Please execute the following query and you should see better performance.

select
X.No AS No,
IFNULL(Sum(X.Balance),0) as Balance
from NAV X USE INDEX (idx_gle_type_balance)
Where X.Type = "GLEntry"
AND X.Balance IS NOT MISSING
AND X.No_ IS NOT MISSING
Group by X.No_;

Please create the following index and try the query below it.

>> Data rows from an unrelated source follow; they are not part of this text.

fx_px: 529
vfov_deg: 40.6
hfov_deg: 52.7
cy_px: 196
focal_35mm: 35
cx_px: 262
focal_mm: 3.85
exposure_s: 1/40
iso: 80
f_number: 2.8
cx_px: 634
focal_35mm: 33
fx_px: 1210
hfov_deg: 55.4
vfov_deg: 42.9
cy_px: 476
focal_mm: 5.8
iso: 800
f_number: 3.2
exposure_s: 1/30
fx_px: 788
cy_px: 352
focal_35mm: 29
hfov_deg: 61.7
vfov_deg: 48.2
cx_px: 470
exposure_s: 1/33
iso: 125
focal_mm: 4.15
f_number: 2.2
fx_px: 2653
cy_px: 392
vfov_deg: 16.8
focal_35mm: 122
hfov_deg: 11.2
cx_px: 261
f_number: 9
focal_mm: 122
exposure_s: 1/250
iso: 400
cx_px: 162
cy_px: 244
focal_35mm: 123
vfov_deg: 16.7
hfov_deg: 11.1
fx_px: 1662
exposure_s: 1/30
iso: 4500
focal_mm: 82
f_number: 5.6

CREATE INDEX idx_gle_type_balance2 ON NAV(No_, Balance, Type) WHERE (Type = ‘GLEntry’) USING GSI;

select
X.No_ AS No_,
IFNULL(Sum(X.Balance),0) as Balance
from NAV X USE INDEX (idx_gle_type_balance2)
Where X.Type = "GLEntry"
and X.Balance IS NOT MISSING
AND X.No_ IS NOT MISSING
Group by X.No_

----- Update from Siddu is, with the new index in place, query runs in about 1.7 seconds.

1 Like

Hi @keshav_m, can you please post the same answer on Stack Overflow so others can find it? Here is the question on Stack Overflow:

Thanks,
Gerald

Yes it performed really well with proper index creation. I think Explain query should also be explained well in the documentation with a use-case as an example. Thanks for the help.

1 Like

For views as well do we get benefit by having dedicated Index and query node ?
Or all the nodes should be having all index + query + data ?

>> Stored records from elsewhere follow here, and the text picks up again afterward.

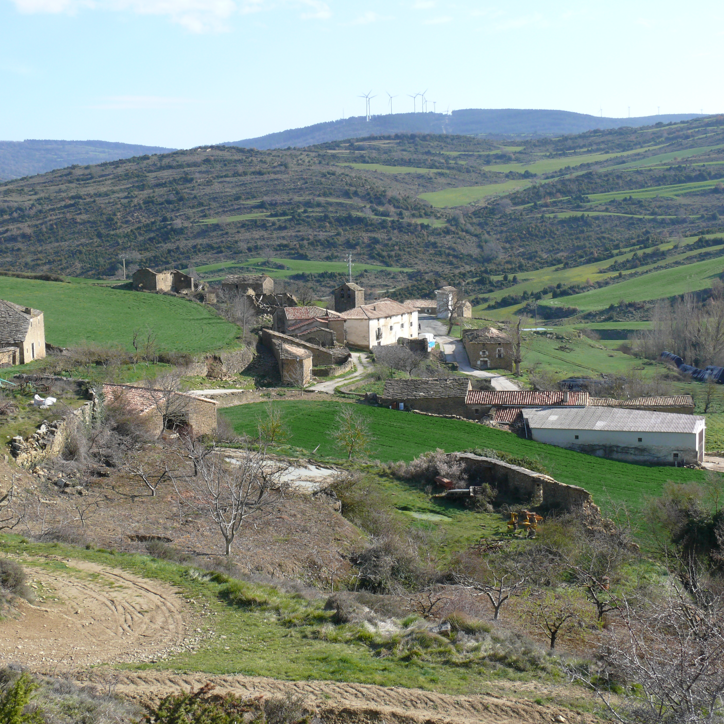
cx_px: 306
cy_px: 362
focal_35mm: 52
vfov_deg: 32.8
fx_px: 1230
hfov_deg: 32.7
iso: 100
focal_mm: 9.3
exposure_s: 1/250
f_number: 5.6
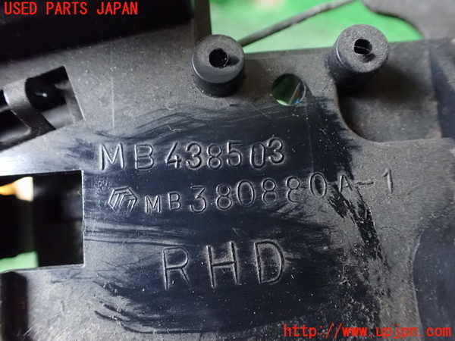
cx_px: 228
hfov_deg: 60.0
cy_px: 170
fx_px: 394
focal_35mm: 30
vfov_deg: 46.8
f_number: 2.3
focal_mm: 5.4
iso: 1600
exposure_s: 1/30
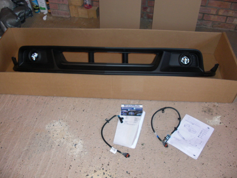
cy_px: 89
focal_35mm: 36
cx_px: 118
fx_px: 246
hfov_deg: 51.4
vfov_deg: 39.7
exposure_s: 1/60
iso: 200
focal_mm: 6.3
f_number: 2.8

Views are currently always co-located with the KV nodes.

Even if I dedicate a server explicitly to keep only data.

Yes if it keeps only data it will also keep the views if you have defined any.

Thanks @vmx. Also suppose I want to use Views but pre-calculated data and N1QL for some adhoc queries. Then should I create my cluster with query and index separately and data node separately. Will it suffice both the need efficiently ?

I’ve too little experience with sizing Couchbase, I sadly can’t help here.

@geraldss, @keshav_m, any input on my question please.

Hi @singh_siddhu,

Are you referring to your question about views? Or a different question?

We can get you on a Skype call with @keshav_m. Let us know.

Thanks,
Gerald

In some use cases, @singh_siddhu, wants to join, group & aggregate over > 200K rows and within sub seconds. For that, view based pre-calculation may help.
Views & KV always co-exist.

For production use, we recommend you having index and query services on separate nodes.

Got the answer from @keshav_m on skype. Posted it here for public view. Basically we need query / index servers separate from data nodes. But this would help in N1QL only. For views, doesn’t matter looks like because it stays close to data. Then again the question arises : N1QL will also need data from all the nodes. So does it mean that it all happens from index node and therefore, no map-reduce is required ? I think a comparison of N1QL versus View as document is required. What to use when ? From evolution of Couchbase it gives impression that we should get rid of views and start using N1QL.